A few days earlier, my roommate had been telling me all about a 80-something year old lady named Mary who attended her church. Her and a few friends had sort of adopted Mary because she had lost her husband some ten or so years ago and never had any children of her own. When my roommate told me Mary would be attending our Hot Pot dinner that evening, I was intrigued to say the least. So as everyone began to arrive and I met Mary for the first time, I found myself missing my grandparents a little bit more. She’s a sweet and quiet sort of woman, who watched as the 6 of us girls gabbed loudly around her. She seemed to enjoy the company more than anything else, and on the occasion she did say something it had a lighthearted and comical air to it. More than once the 6 of us found ourselves erupting in laughter at something unexpected coming from the small white-haired lady at the table.
It wasn’t until the end of dinner when we were all sipping on wine and eating chocolate like a bunch of addicts that Mary really revealed herself. One of the girls asked Mary to share her stories with the rest of us who hadn’t had the privilege of hearing them. After a little convincing and a few interruptions, Mary began the story of her life. It started when she was 21 or so back in 1949. She left her home in Pennsylvania and traveled to China to teach English with a missionary group. For the next 28 years she would travel throughout China multiple times over the span of 10+ years, spend a month in England exploring the country, attend college for a Masters in Social Work, live in California, meet her husband in Hong Kong, learn how to speak some Cantonese, and come to call Tucson home.
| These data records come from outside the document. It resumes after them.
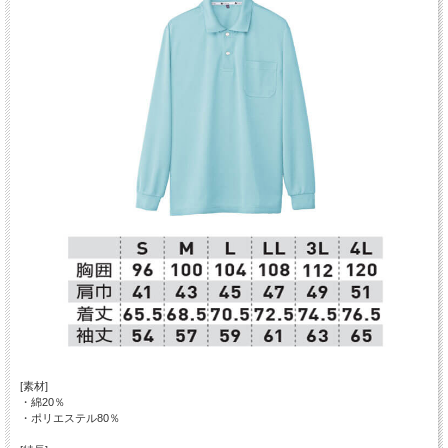
[素材]
・綿20％
・ポリエステル80％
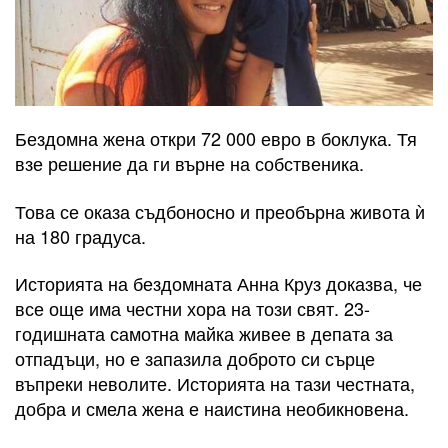
Бездомна жена откри 72 000 евро в боклука. Тя
взе решение да ги върне на собственика.
Това се оказа съдбоносно и преобърна живота ѝ
на 180 градуса.
Историята на бездомната Анна Круз доказва, че
все още има честни хора на този свят. 23-
годишната самотна майка живее в депата за
отпадъци, но е запазила доброто си сърце
въпреки неволите. Историята на тази честната,
добра и смела жена е наистина необикновена.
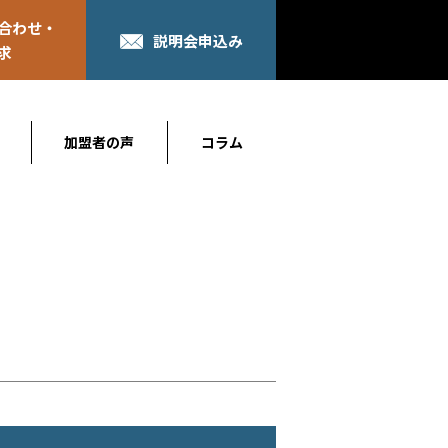
合わせ・
説明会申込み
求
加盟者の声
コラム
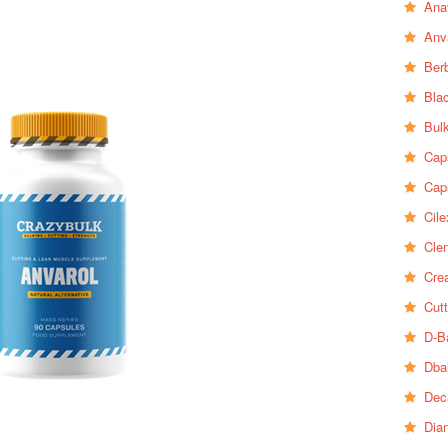
Ana
Anv
Ber
Bla
Bul
Cap
Cap
Cile
Clen
Crea
Cutt
D-B
Dba
Dec
Dia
As she told us her story she would occasionally look to my roommate and say something she remembered from her 11 week crash course in Cantonese at Yale before one of her trips to China. My roommate being Chinese-Canadian would smile and reply before telling the rest of us what she had said.
As she talked, her eyes went through all of the emotions I imagine she had felt in her lifetime. I found myself incredibly moved by this woman who was probably overlooked by most due to her age. Here was a woman who had done what most people still think is impossible for a young woman today. She traveled alone. And she did it in 1949 when the Chinese were living in fear of an invasion from Russia. If there were ever a story to inspire me to follow my heart and carve out my own adventure, it would be Mary’s. While I may not be traveling for the same reasons she did, in my mind having the independence and spirit to explore the world as a young female in any decade, is something to be proud of.